The Government's cash scheme to light up some Central Business District and Marina Centre buildings has had few takers, even as the authorities scrapped a parallel scheme that may have been more popular.
There have been only three approved applicants for the cash grant since it was introduced in 2006 by the Urban Redevelopment Authority to encourage building owners in the Marina Bay area to light up their properties' fronts to make Singapore's skyline more attractive.
Of the three, only one - Maybank Tower - received money. It got the maximum, one-time $500,000 allowance out of this $10 million fund.
A report in Chinese daily Lianhe Zaobao yesterday said the URA declined to reveal the other two applicants, but said they had decided to rethink their lighting plans.
In May, the URA sent out a circular to inform architects, lighting designers and building owners and developers that the cash grant scheme had been extended to 2015.
It noted that "although a large number of developments within the CBD are already lit, there are still a few existing buildings fronting Marina Bay that are poorly lit and could benefit from some additional night lighting".
URA declined to name those buildings, but Zaobao said they are likely to be older buildings that have not undergone redevelopment since the grant was introduced.
While URA has extended the cash grant scheme, it has scrapped another grant scheme that gave developers and building owners more gross floor area (GFA) in exchange for providing night lighting.

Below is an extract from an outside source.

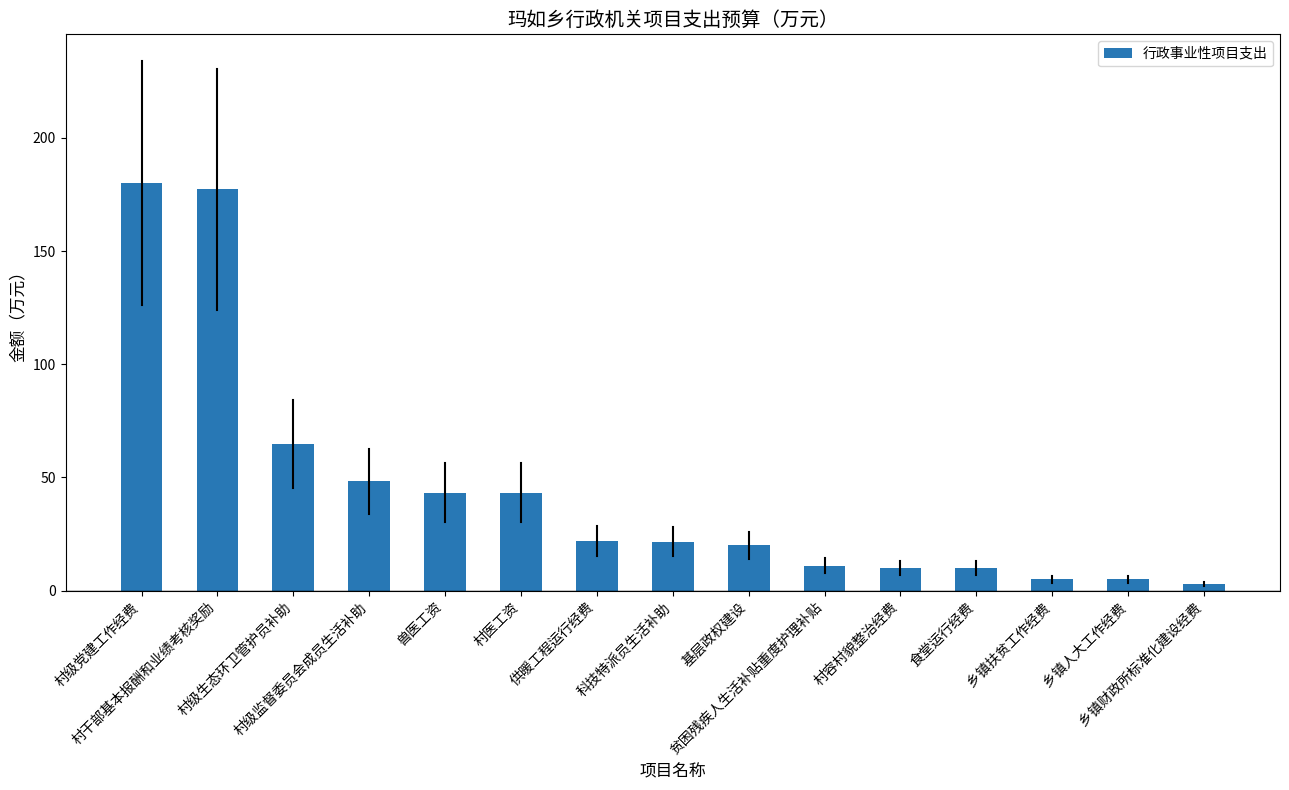

What is the greatest value displayed?

180.0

It said it got feedback that this scheme had led to the over-lighting of some buildings in the CBD. It had approved 12 applications under this scheme.

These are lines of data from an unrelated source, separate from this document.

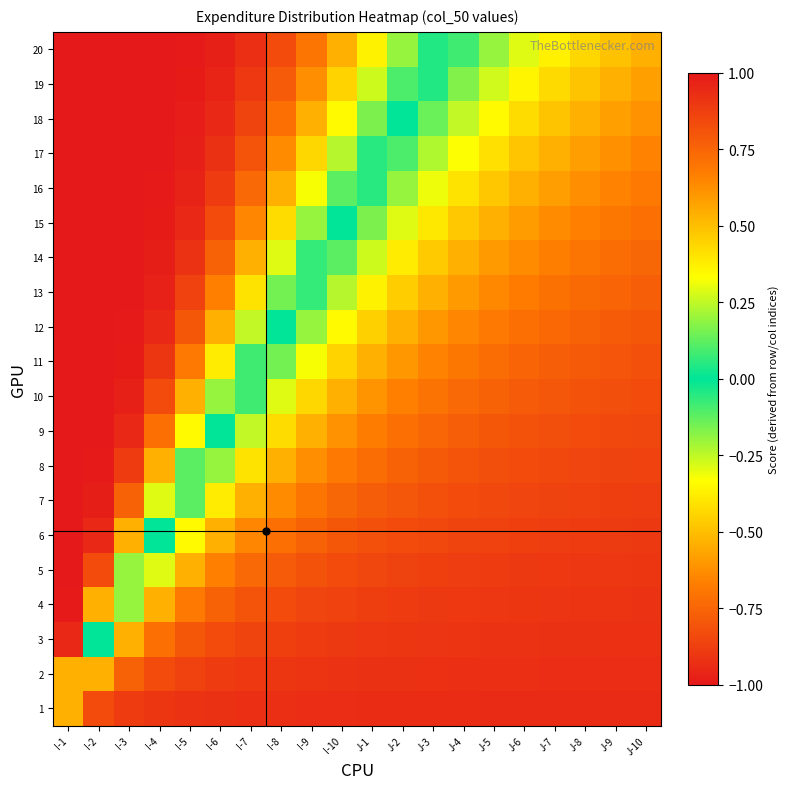

Reading right to left, transcribe all the data shown in this chart.

1: J-10=-0.9	J-9=-0.9	J-8=-0.9	J-7=-0.9	J-6=-0.9	J-5=-0.9	J-4=-0.9	J-3=-0.9	J-2=-0.9	J-1=-0.9	I-10=-0.9	I-9=-0.9	I-8=-0.9	I-7=-0.9	I-6=-0.9	I-5=-0.9	I-4=-0.9	I-3=-0.9	I-2=-0.8	I-1=-0.5
2: J-10=-0.9	J-9=-0.9	J-8=-0.9	J-7=-0.9	J-6=-0.9	J-5=-0.9	J-4=-0.9	J-3=-0.9	J-2=-0.9	J-1=-0.9	I-10=-0.9	I-9=-0.9	I-8=-0.9	I-7=-0.9	I-6=-0.9	I-5=-0.9	I-4=-0.8	I-3=-0.8	I-2=-0.5	I-1=0.5
3: J-10=-0.9	J-9=-0.9	J-8=-0.9	J-7=-0.9	J-6=-0.9	J-5=-0.9	J-4=-0.9	J-3=-0.9	J-2=-0.9	J-1=-0.9	I-10=-0.9	I-9=-0.9	I-8=-0.9	I-7=-0.9	I-6=-0.8	I-5=-0.8	I-4=-0.7	I-3=-0.5	I-2=-0.0	I-1=0.9
4: J-10=-0.9	J-9=-0.9	J-8=-0.9	J-7=-0.9	J-6=-0.9	J-5=-0.9	J-4=-0.9	J-3=-0.9	J-2=-0.9	J-1=-0.9	I-10=-0.9	I-9=-0.9	I-8=-0.8	I-7=-0.8	I-6=-0.8	I-5=-0.7	I-4=-0.5	I-3=-0.2	I-2=0.5	I-1=1.0
5: J-10=-0.9	J-9=-0.9	J-8=-0.9	J-7=-0.9	J-6=-0.9	J-5=-0.9	J-4=-0.9	J-3=-0.9	J-2=-0.9	J-1=-0.8	I-10=-0.8	I-9=-0.8	I-8=-0.8	I-7=-0.7	I-6=-0.7	I-5=-0.5	I-4=-0.3	I-3=0.2	I-2=0.8	I-1=1.0
6: J-10=-0.9	J-9=-0.9	J-8=-0.9	J-7=-0.9	J-6=-0.9	J-5=-0.9	J-4=-0.9	J-3=-0.8	J-2=-0.8	J-1=-0.8	I-10=-0.8	I-9=-0.8	I-8=-0.7	I-7=-0.6	I-6=-0.5	I-5=-0.3	I-4=-0.0	I-3=0.5	I-2=0.9	I-1=1.0
7: J-10=-0.9	J-9=-0.9	J-8=-0.9	J-7=-0.9	J-6=-0.9	J-5=-0.8	J-4=-0.8	J-3=-0.8	J-2=-0.8	J-1=-0.8	I-10=-0.7	I-9=-0.7	I-8=-0.6	I-7=-0.5	I-6=-0.4	I-5=-0.1	I-4=0.3	I-3=0.8	I-2=1.0	I-1=1.0
8: J-10=-0.9	J-9=-0.9	J-8=-0.9	J-7=-0.8	J-6=-0.8	J-5=-0.8	J-4=-0.8	J-3=-0.8	J-2=-0.8	J-1=-0.7	I-10=-0.7	I-9=-0.6	I-8=-0.5	I-7=-0.4	I-6=-0.2	I-5=0.1	I-4=0.5	I-3=0.9	I-2=1.0	I-1=1.0
9: J-10=-0.9	J-9=-0.8	J-8=-0.8	J-7=-0.8	J-6=-0.8	J-5=-0.8	J-4=-0.8	J-3=-0.7	J-2=-0.7	J-1=-0.7	I-10=-0.6	I-9=-0.5	I-8=-0.4	I-7=-0.3	I-6=-0.0	I-5=0.3	I-4=0.7	I-3=0.9	I-2=1.0	I-1=1.0
10: J-10=-0.8	J-9=-0.8	J-8=-0.8	J-7=-0.8	J-6=-0.8	J-5=-0.8	J-4=-0.7	J-3=-0.7	J-2=-0.7	J-1=-0.6	I-10=-0.5	I-9=-0.4	I-8=-0.3	I-7=-0.1	I-6=0.2	I-5=0.5	I-4=0.8	I-3=1.0	I-2=1.0	I-1=1.0
11: J-10=-0.8	J-9=-0.8	J-8=-0.8	J-7=-0.8	J-6=-0.8	J-5=-0.7	J-4=-0.7	J-3=-0.7	J-2=-0.6	J-1=-0.5	I-10=-0.4	I-9=-0.3	I-8=-0.1	I-7=0.1	I-6=0.4	I-5=0.7	I-4=0.9	I-3=1.0	I-2=1.0	I-1=1.0
12: J-10=-0.8	J-9=-0.8	J-8=-0.8	J-7=-0.7	J-6=-0.7	J-5=-0.7	J-4=-0.6	J-3=-0.6	J-2=-0.5	J-1=-0.5	I-10=-0.3	I-9=-0.2	I-8=-0.0	I-7=0.3	I-6=0.5	I-5=0.8	I-4=0.9	I-3=1.0	I-2=1.0	I-1=1.0
13: J-10=-0.8	J-9=-0.8	J-8=-0.7	J-7=-0.7	J-6=-0.7	J-5=-0.6	J-4=-0.6	J-3=-0.5	J-2=-0.5	J-1=-0.4	I-10=-0.2	I-9=-0.1	I-8=0.1	I-7=0.4	I-6=0.7	I-5=0.9	I-4=1.0	I-3=1.0	I-2=1.0	I-1=1.0
14: J-10=-0.7	J-9=-0.7	J-8=-0.7	J-7=-0.7	J-6=-0.6	J-5=-0.6	J-4=-0.5	J-3=-0.5	J-2=-0.4	J-1=-0.3	I-10=-0.1	I-9=0.1	I-8=0.3	I-7=0.5	I-6=0.8	I-5=0.9	I-4=1.0	I-3=1.0	I-2=1.0	I-1=1.0
15: J-10=-0.7	J-9=-0.7	J-8=-0.7	J-7=-0.6	J-6=-0.6	J-5=-0.5	J-4=-0.5	J-3=-0.4	J-2=-0.3	J-1=-0.2	I-10=-0.0	I-9=0.2	I-8=0.4	I-7=0.6	I-6=0.8	I-5=0.9	I-4=1.0	I-3=1.0	I-2=1.0	I-1=1.0
16: J-10=-0.7	J-9=-0.7	J-8=-0.6	J-7=-0.6	J-6=-0.5	J-5=-0.5	J-4=-0.4	J-3=-0.3	J-2=-0.2	J-1=-0.1	I-10=0.1	I-9=0.3	I-8=0.5	I-7=0.7	I-6=0.9	I-5=1.0	I-4=1.0	I-3=1.0	I-2=1.0	I-1=1.0
17: J-10=-0.7	J-9=-0.6	J-8=-0.6	J-7=-0.5	J-6=-0.5	J-5=-0.4	J-4=-0.3	J-3=-0.2	J-2=-0.1	J-1=0.1	I-10=0.2	I-9=0.4	I-8=0.6	I-7=0.8	I-6=0.9	I-5=1.0	I-4=1.0	I-3=1.0	I-2=1.0	I-1=1.0
18: J-10=-0.6	J-9=-0.6	J-8=-0.5	J-7=-0.5	J-6=-0.4	J-5=-0.3	J-4=-0.3	J-3=-0.1	J-2=-0.0	J-1=0.2	I-10=0.3	I-9=0.5	I-8=0.7	I-7=0.9	I-6=0.9	I-5=1.0	I-4=1.0	I-3=1.0	I-2=1.0	I-1=1.0
19: J-10=-0.6	J-9=-0.5	J-8=-0.5	J-7=-0.4	J-6=-0.4	J-5=-0.3	J-4=-0.2	J-3=-0.0	J-2=0.1	J-1=0.3	I-10=0.4	I-9=0.6	I-8=0.8	I-7=0.9	I-6=1.0	I-5=1.0	I-4=1.0	I-3=1.0	I-2=1.0	I-1=1.0
20: J-10=-0.5	J-9=-0.5	J-8=-0.4	J-7=-0.4	J-6=-0.3	J-5=-0.2	J-4=-0.1	J-3=0.0	J-2=0.2	J-1=0.4	I-10=0.5	I-9=0.7	I-8=0.8	I-7=0.9	I-6=1.0	I-5=1.0	I-4=1.0	I-3=1.0	I-2=1.0	I-1=1.0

The Singapore Institute of Architects' president Theodore Chan supports the idea of lighting up the area, but said the cash grant may not be enough to persuade people. "Lighting projects are quite costly and can come up to $1 million, $2 million or more. I suspect half a million is insufficient."
He added that more people would have applied for the GFA scheme since additional space could lead to more and recurring rental profits.
The cash grant is available only for existing buildings that either front Marina Bay or form part of the city skyline as seen from the bay. A building located away from the waterfront may be considered if it has significant parts that can be seen from Marina Bay.
The night lighting must be a permanent installation used to light up the exterior of the building to highlight the design of the development, in particular, the crown, facades, main architectural features, sky gardens and public spaces at the first storey.
Building owners who receive the money must also turn on their lighting during national events and festivals, according to the URA's requirements.